**WRITTEN TASK 1**
According to the report on the Alpine combined, where will the new team format be tested?

**TEXT SEGMENT**
┏━━
French newspaper L’Equipe reported that the International Ski Federation (FIS) will test a new team format for the combined, which has been an individual event on the Olympic program since 1988. L’Equipe reported that a nation can use a different skier for the downhill and slalom in the new setup, quoting FIS secretary general Michel Vion.

For example, the U.S. could use Breezy Johnson in the downhill run and sub her out for Mikaela Shiffrin in the slalom run, should the format be adopted into senior competition.

The format will be tested at the world junior championships in January in St. Anton, Austria, according to the report.

In response to the report, a FIS spokesperson said, “Regarding the new format of the combined is correct, and our directors are working on the rules so for the moment the only thing we can confirm is that there will be this new format for the Alpine combined that has been proposed by the athletes’ commission.”

Some version of the combined event has been provisionally included on the 2026 Olympic program, with a final IOC decision on its place coming by April.

This will be the third consecutive World Cup season with no combined events. Instead, FIS has included more parallel races in recent years. The individual combined remains on the biennial world championships program.

L’Equipe also reported that the mixed team parallel event, which is being dropped from the Olympics, will also be dropped from the biennial world championships after this season.

“There is nothing definitive about that yet, but it is a project in the making,” a FIS spokesperson said in commenting on the report.

Vion said the mixed team event, which debuted at the Olympics in 2018, was not a hit at the Beijing Games and did not draw a strong audience, according to L’Equipe.

The World Cup season starts in two weeks with the traditional opening giant slaloms in Soelden, Austria.
┗━━
**WRITTEN TASK 2**
Put the rows in the first block below into a JSON list of strings, one string per line, with blank lines omitted. Cover only the part that opens with the line containing "Reading right to" and closes with the line containing "To the nearest", and leave the pictures out.

**INFORMATION SUPPLIED**
┏━━
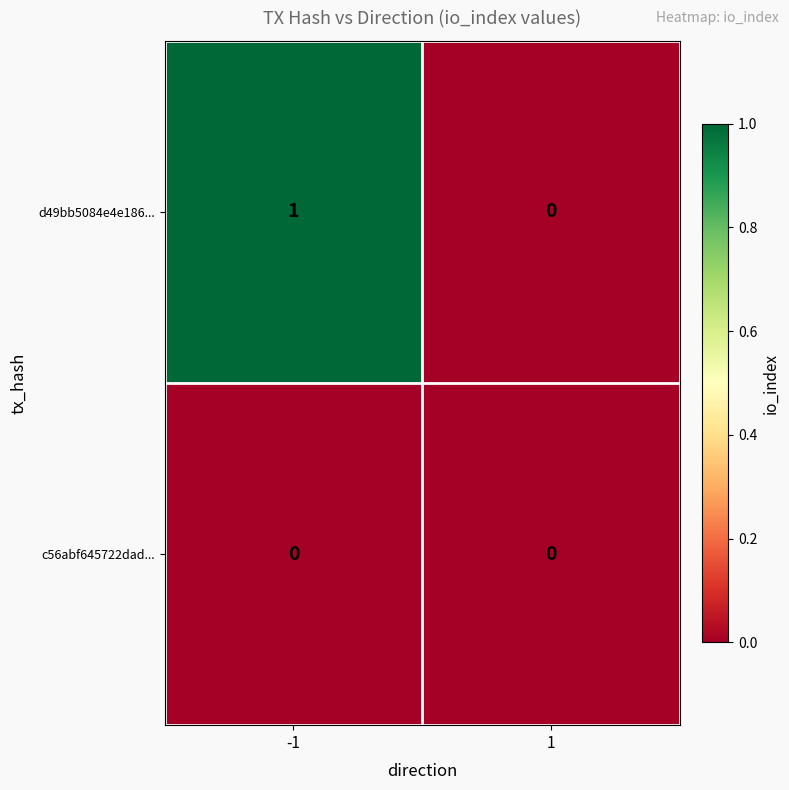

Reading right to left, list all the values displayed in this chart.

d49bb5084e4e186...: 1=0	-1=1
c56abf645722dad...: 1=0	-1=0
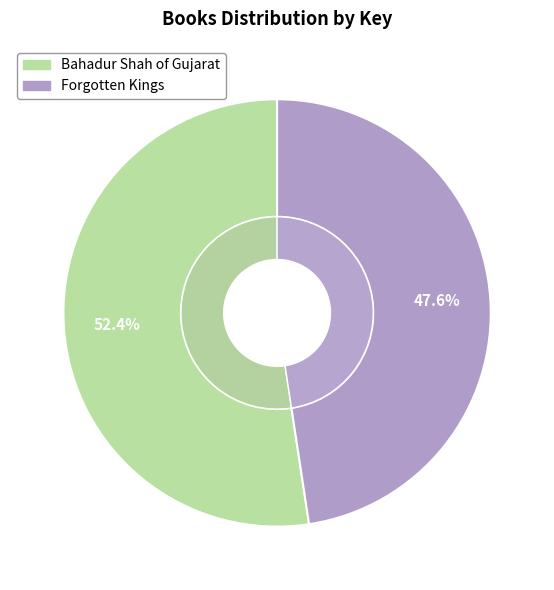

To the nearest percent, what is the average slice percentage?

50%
┗━━
┏━━
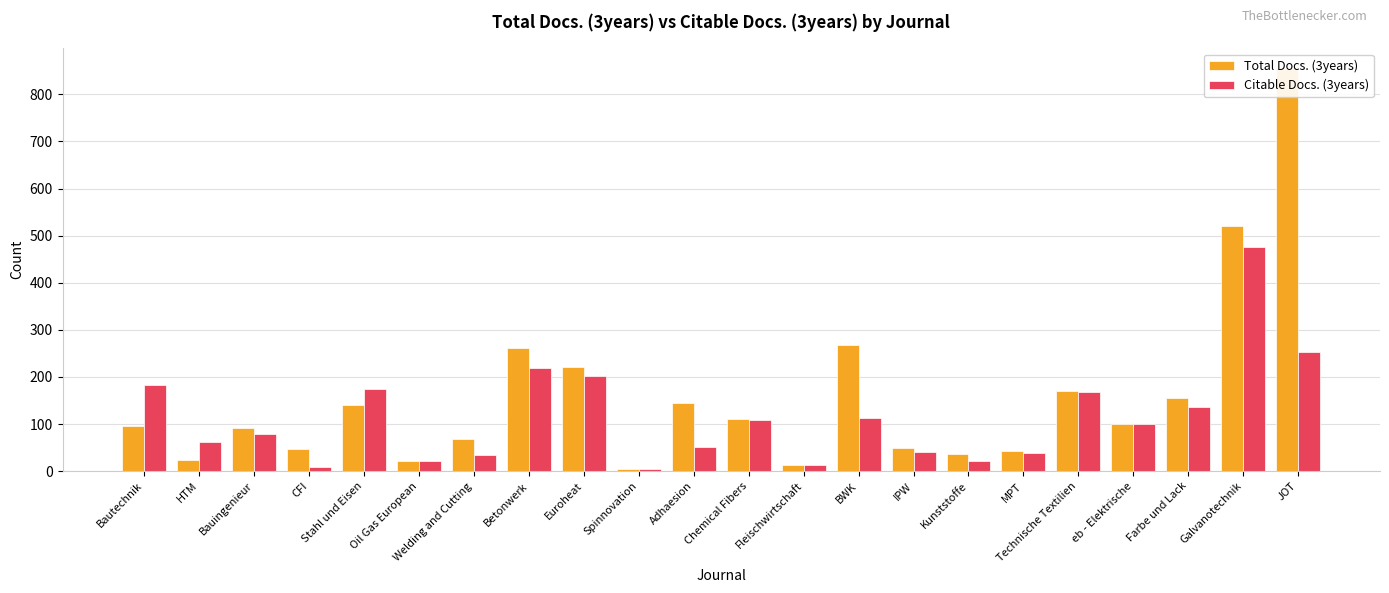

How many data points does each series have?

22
┗━━
**WRITTEN SOLUTION 1**
At the world junior championships in January in St. Anton, Austria.

**WRITTEN SOLUTION 2**
[
  "Reading right to left, list all the values displayed in this chart.",
  "d49bb5084e4e186...: 1=0\t-1=1",
  "c56abf645722dad...: 1=0\t-1=0",
  "To the nearest percent, what is the average slice percentage?"
]